● **Problem to work on**
Using the records below, write out again exactly the lines that begin at the line containing "### Seamless WordPress Integration" and end at the line containing "### Top-Notch Security Features", and no other lines.

● **Data entries**
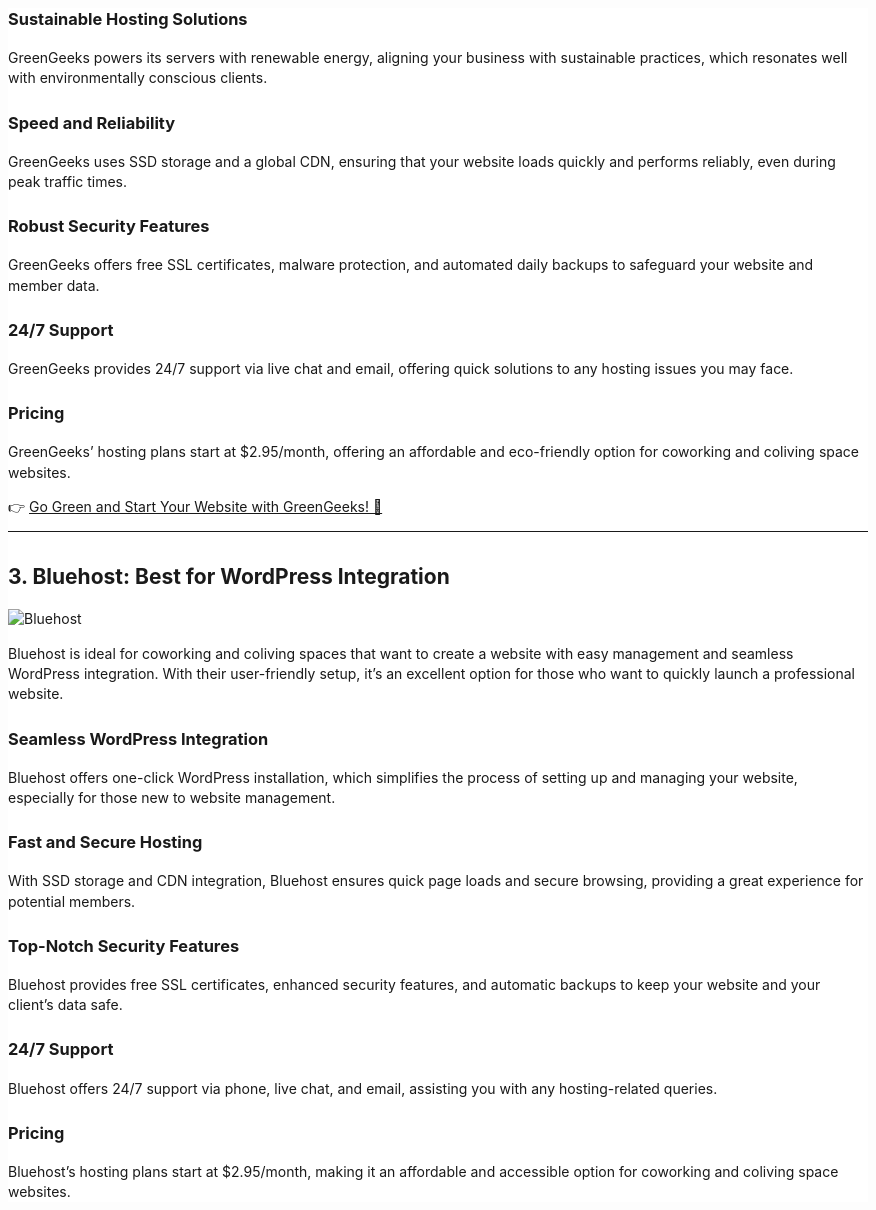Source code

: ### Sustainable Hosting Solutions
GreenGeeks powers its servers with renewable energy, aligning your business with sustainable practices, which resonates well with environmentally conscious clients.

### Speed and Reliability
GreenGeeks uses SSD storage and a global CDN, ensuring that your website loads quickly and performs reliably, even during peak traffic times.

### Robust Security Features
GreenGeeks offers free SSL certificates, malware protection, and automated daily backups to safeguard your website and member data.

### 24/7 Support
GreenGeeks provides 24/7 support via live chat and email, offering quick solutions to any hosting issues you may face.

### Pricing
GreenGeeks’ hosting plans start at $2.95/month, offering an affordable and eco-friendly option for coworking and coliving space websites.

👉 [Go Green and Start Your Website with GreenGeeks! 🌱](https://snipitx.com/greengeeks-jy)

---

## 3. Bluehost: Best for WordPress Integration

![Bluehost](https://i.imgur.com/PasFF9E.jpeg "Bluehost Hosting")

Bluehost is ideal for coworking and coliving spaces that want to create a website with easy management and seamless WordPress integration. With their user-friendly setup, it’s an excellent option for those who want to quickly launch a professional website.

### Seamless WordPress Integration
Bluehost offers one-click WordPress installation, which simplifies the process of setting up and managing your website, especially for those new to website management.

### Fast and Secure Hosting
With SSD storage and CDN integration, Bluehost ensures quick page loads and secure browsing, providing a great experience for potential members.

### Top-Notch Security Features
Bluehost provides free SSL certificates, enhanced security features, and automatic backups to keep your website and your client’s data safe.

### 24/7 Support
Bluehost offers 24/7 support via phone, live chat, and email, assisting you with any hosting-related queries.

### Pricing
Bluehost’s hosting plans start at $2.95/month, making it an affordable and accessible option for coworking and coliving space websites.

--

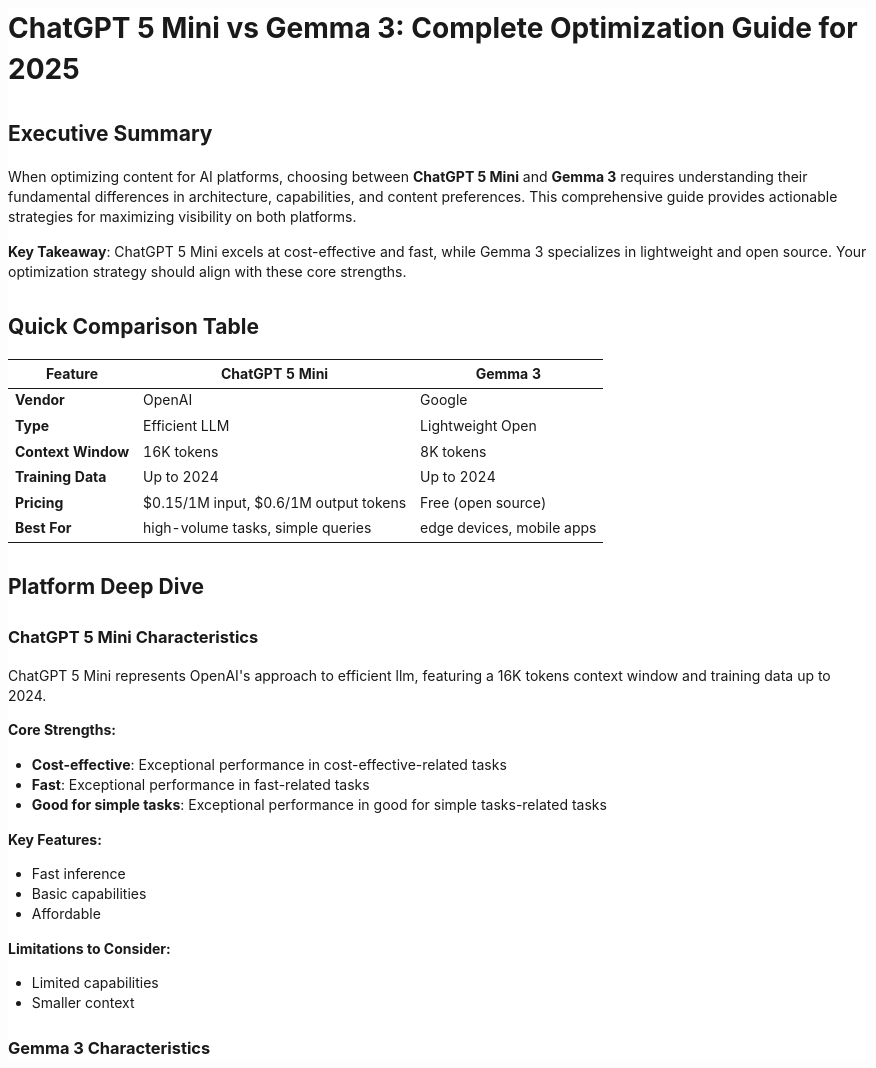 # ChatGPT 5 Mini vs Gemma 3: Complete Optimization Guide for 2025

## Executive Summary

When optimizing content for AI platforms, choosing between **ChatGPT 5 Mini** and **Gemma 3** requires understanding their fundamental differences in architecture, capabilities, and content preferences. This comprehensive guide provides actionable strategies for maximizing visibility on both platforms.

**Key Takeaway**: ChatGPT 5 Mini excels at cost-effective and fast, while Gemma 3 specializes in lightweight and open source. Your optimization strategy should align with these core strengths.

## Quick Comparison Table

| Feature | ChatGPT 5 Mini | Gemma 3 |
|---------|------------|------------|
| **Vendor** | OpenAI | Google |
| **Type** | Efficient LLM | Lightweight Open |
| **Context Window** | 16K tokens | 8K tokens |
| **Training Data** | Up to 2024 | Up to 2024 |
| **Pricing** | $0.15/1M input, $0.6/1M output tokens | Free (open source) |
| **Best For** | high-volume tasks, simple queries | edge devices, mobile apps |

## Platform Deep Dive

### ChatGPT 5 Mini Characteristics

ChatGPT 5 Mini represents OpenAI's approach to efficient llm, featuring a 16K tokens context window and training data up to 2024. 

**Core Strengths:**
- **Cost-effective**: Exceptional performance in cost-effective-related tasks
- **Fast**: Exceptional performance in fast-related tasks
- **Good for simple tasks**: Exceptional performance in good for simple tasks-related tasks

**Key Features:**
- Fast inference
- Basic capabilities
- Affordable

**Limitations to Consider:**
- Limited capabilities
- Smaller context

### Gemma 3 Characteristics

● **Response box**
### Seamless WordPress Integration
Bluehost offers one-click WordPress installation, which simplifies the process of setting up and managing your website, especially for those new to website management.

### Fast and Secure Hosting
With SSD storage and CDN integration, Bluehost ensures quick page loads and secure browsing, providing a great experience for potential members.

### Top-Notch Security Features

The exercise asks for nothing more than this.